[[ Entries provided open ]]
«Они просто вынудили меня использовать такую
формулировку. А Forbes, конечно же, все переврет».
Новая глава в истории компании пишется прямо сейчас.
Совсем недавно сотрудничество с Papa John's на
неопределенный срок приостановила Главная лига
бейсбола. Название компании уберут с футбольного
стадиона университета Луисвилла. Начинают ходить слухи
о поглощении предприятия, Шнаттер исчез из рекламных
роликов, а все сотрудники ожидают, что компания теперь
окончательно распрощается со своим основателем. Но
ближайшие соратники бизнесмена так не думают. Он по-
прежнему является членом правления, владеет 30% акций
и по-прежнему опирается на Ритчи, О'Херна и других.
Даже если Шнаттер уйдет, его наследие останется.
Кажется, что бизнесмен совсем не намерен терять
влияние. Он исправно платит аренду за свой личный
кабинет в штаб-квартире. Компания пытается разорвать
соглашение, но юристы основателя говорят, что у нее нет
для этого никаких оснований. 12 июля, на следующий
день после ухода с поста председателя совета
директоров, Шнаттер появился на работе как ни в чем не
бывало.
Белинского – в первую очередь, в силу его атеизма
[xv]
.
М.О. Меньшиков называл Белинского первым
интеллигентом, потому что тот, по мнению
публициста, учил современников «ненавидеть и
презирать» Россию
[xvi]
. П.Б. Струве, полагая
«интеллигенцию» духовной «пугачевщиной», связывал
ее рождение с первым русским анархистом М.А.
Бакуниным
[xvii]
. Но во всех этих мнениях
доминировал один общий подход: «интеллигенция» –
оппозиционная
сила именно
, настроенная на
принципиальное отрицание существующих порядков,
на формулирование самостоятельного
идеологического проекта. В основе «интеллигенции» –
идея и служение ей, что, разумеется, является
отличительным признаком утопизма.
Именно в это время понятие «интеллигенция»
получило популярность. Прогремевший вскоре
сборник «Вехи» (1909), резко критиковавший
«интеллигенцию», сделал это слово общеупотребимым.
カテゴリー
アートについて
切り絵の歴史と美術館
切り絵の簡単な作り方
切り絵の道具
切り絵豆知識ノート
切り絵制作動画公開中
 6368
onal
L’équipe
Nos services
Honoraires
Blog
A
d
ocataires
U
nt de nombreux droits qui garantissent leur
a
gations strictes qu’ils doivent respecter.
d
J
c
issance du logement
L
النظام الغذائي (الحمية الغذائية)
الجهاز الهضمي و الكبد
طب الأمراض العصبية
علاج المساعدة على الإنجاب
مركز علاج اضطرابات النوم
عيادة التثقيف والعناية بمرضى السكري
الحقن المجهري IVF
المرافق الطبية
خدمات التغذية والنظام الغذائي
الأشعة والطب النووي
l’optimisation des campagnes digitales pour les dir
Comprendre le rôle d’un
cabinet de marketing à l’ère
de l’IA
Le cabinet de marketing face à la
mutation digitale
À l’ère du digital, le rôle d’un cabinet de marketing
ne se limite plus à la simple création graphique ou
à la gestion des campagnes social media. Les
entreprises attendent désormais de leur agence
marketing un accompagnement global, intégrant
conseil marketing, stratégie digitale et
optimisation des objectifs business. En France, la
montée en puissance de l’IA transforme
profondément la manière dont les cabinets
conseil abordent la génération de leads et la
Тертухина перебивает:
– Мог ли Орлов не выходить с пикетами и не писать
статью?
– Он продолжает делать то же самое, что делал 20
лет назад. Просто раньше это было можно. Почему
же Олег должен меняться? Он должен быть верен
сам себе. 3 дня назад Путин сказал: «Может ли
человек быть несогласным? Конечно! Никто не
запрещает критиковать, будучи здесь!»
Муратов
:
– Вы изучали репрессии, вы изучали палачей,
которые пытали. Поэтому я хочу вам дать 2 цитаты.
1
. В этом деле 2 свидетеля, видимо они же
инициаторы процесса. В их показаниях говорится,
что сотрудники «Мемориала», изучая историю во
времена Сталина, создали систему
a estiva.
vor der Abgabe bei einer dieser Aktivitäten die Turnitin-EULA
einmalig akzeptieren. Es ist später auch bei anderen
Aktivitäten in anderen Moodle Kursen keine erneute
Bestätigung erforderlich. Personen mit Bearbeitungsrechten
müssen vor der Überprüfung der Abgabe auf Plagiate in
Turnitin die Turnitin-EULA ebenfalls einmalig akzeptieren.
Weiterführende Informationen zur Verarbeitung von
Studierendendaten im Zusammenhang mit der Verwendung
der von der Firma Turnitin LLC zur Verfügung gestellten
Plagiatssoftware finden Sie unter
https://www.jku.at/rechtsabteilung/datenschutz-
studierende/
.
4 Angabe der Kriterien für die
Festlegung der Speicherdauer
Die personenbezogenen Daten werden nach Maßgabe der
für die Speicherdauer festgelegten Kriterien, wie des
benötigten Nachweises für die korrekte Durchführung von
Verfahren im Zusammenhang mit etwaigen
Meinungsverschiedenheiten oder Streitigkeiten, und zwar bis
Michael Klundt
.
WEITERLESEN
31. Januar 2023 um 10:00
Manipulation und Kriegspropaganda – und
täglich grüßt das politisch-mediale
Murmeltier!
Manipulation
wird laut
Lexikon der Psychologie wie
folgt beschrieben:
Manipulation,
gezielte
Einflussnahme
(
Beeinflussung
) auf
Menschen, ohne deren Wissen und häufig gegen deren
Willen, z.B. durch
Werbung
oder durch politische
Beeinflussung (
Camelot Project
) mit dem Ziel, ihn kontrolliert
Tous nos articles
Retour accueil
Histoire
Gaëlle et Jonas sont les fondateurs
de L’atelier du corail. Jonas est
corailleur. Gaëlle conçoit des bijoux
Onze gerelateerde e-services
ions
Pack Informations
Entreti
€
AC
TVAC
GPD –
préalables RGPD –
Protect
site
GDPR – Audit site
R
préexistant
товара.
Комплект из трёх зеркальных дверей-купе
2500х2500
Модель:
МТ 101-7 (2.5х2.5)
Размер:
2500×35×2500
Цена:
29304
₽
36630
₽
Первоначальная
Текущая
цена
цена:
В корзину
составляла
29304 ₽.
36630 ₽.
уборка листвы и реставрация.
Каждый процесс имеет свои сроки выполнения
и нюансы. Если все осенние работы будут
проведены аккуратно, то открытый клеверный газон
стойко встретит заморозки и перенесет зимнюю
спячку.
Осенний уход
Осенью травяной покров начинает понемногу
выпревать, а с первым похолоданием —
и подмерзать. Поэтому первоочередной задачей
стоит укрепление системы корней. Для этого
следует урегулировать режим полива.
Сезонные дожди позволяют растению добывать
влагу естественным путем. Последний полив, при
[[ Entries provided closed ]]
» Exercise instructions:
Can you reproduce the items above, substituting "Fortune" for every occurrence of "Forbes" and leaving everything else unchanged?

» Reply to the exercise:
«Они просто вынудили меня использовать такую
формулировку. А Fortune, конечно же, все переврет».
Новая глава в истории компании пишется прямо сейчас.
Совсем недавно сотрудничество с Papa John's на
неопределенный срок приостановила Главная лига
бейсбола. Название компании уберут с футбольного
стадиона университета Луисвилла. Начинают ходить слухи
о поглощении предприятия, Шнаттер исчез из рекламных
роликов, а все сотрудники ожидают, что компания теперь
окончательно распрощается со своим основателем. Но
ближайшие соратники бизнесмена так не думают. Он по-
прежнему является членом правления, владеет 30% акций
и по-прежнему опирается на Ритчи, О'Херна и других.
Даже если Шнаттер уйдет, его наследие останется.
Кажется, что бизнесмен совсем не намерен терять
влияние. Он исправно платит аренду за свой личный
кабинет в штаб-квартире. Компания пытается разорвать
соглашение, но юристы основателя говорят, что у нее нет
для этого никаких оснований. 12 июля, на следующий
день после ухода с поста председателя совета
директоров, Шнаттер появился на работе как ни в чем не
бывало.
Белинского – в первую очередь, в силу его атеизма
[xv]
.
М.О. Меньшиков называл Белинского первым
интеллигентом, потому что тот, по мнению
публициста, учил современников «ненавидеть и
презирать» Россию
[xvi]
. П.Б. Струве, полагая
«интеллигенцию» духовной «пугачевщиной», связывал
ее рождение с первым русским анархистом М.А.
Бакуниным
[xvii]
. Но во всех этих мнениях
доминировал один общий подход: «интеллигенция» –
оппозиционная
сила именно
, настроенная на
принципиальное отрицание существующих порядков,
на формулирование самостоятельного
идеологического проекта. В основе «интеллигенции» –
идея и служение ей, что, разумеется, является
отличительным признаком утопизма.
Именно в это время понятие «интеллигенция»
получило популярность. Прогремевший вскоре
сборник «Вехи» (1909), резко критиковавший
«интеллигенцию», сделал это слово общеупотребимым.
カテゴリー
アートについて
切り絵の歴史と美術館
切り絵の簡単な作り方
切り絵の道具
切り絵豆知識ノート
切り絵制作動画公開中
 6368
onal
L’équipe
Nos services
Honoraires
Blog
A
d
ocataires
U
nt de nombreux droits qui garantissent leur
a
gations strictes qu’ils doivent respecter.
d
J
c
issance du logement
L
النظام الغذائي (الحمية الغذائية)
الجهاز الهضمي و الكبد
طب الأمراض العصبية
علاج المساعدة على الإنجاب
مركز علاج اضطرابات النوم
عيادة التثقيف والعناية بمرضى السكري
الحقن المجهري IVF
المرافق الطبية
خدمات التغذية والنظام الغذائي
الأشعة والطب النووي
l’optimisation des campagnes digitales pour les dir
Comprendre le rôle d’un
cabinet de marketing à l’ère
de l’IA
Le cabinet de marketing face à la
mutation digitale
À l’ère du digital, le rôle d’un cabinet de marketing
ne se limite plus à la simple création graphique ou
à la gestion des campagnes social media. Les
entreprises attendent désormais de leur agence
marketing un accompagnement global, intégrant
conseil marketing, stratégie digitale et
optimisation des objectifs business. En France, la
montée en puissance de l’IA transforme
profondément la manière dont les cabinets
conseil abordent la génération de leads et la
Тертухина перебивает:
– Мог ли Орлов не выходить с пикетами и не писать
статью?
– Он продолжает делать то же самое, что делал 20
лет назад. Просто раньше это было можно. Почему
же Олег должен меняться? Он должен быть верен
сам себе. 3 дня назад Путин сказал: «Может ли
человек быть несогласным? Конечно! Никто не
запрещает критиковать, будучи здесь!»
Муратов
:
– Вы изучали репрессии, вы изучали палачей,
которые пытали. Поэтому я хочу вам дать 2 цитаты.
1
. В этом деле 2 свидетеля, видимо они же
инициаторы процесса. В их показаниях говорится,
что сотрудники «Мемориала», изучая историю во
времена Сталина, создали систему
a estiva.
vor der Abgabe bei einer dieser Aktivitäten die Turnitin-EULA
einmalig akzeptieren. Es ist später auch bei anderen
Aktivitäten in anderen Moodle Kursen keine erneute
Bestätigung erforderlich. Personen mit Bearbeitungsrechten
müssen vor der Überprüfung der Abgabe auf Plagiate in
Turnitin die Turnitin-EULA ebenfalls einmalig akzeptieren.
Weiterführende Informationen zur Verarbeitung von
Studierendendaten im Zusammenhang mit der Verwendung
der von der Firma Turnitin LLC zur Verfügung gestellten
Plagiatssoftware finden Sie unter
https://www.jku.at/rechtsabteilung/datenschutz-
studierende/
.
4 Angabe der Kriterien für die
Festlegung der Speicherdauer
Die personenbezogenen Daten werden nach Maßgabe der
für die Speicherdauer festgelegten Kriterien, wie des
benötigten Nachweises für die korrekte Durchführung von
Verfahren im Zusammenhang mit etwaigen
Meinungsverschiedenheiten oder Streitigkeiten, und zwar bis
Michael Klundt
.
WEITERLESEN
31. Januar 2023 um 10:00
Manipulation und Kriegspropaganda – und
täglich grüßt das politisch-mediale
Murmeltier!
Manipulation
wird laut
Lexikon der Psychologie wie
folgt beschrieben:
Manipulation,
gezielte
Einflussnahme
(
Beeinflussung
) auf
Menschen, ohne deren Wissen und häufig gegen deren
Willen, z.B. durch
Werbung
oder durch politische
Beeinflussung (
Camelot Project
) mit dem Ziel, ihn kontrolliert
Tous nos articles
Retour accueil
Histoire
Gaëlle et Jonas sont les fondateurs
de L’atelier du corail. Jonas est
corailleur. Gaëlle conçoit des bijoux
Onze gerelateerde e-services
ions
Pack Informations
Entreti
€
AC
TVAC
GPD –
préalables RGPD –
Protect
site
GDPR – Audit site
R
préexistant
товара.
Комплект из трёх зеркальных дверей-купе
2500х2500
Модель:
МТ 101-7 (2.5х2.5)
Размер:
2500×35×2500
Цена:
29304
₽
36630
₽
Первоначальная
Текущая
цена
цена:
В корзину
составляла
29304 ₽.
36630 ₽.
уборка листвы и реставрация.
Каждый процесс имеет свои сроки выполнения
и нюансы. Если все осенние работы будут
проведены аккуратно, то открытый клеверный газон
стойко встретит заморозки и перенесет зимнюю
спячку.
Осенний уход
Осенью травяной покров начинает понемногу
выпревать, а с первым похолоданием —
и подмерзать. Поэтому первоочередной задачей
стоит укрепление системы корней. Для этого
следует урегулировать режим полива.
Сезонные дожди позволяют растению добывать
влагу естественным путем. Последний полив, при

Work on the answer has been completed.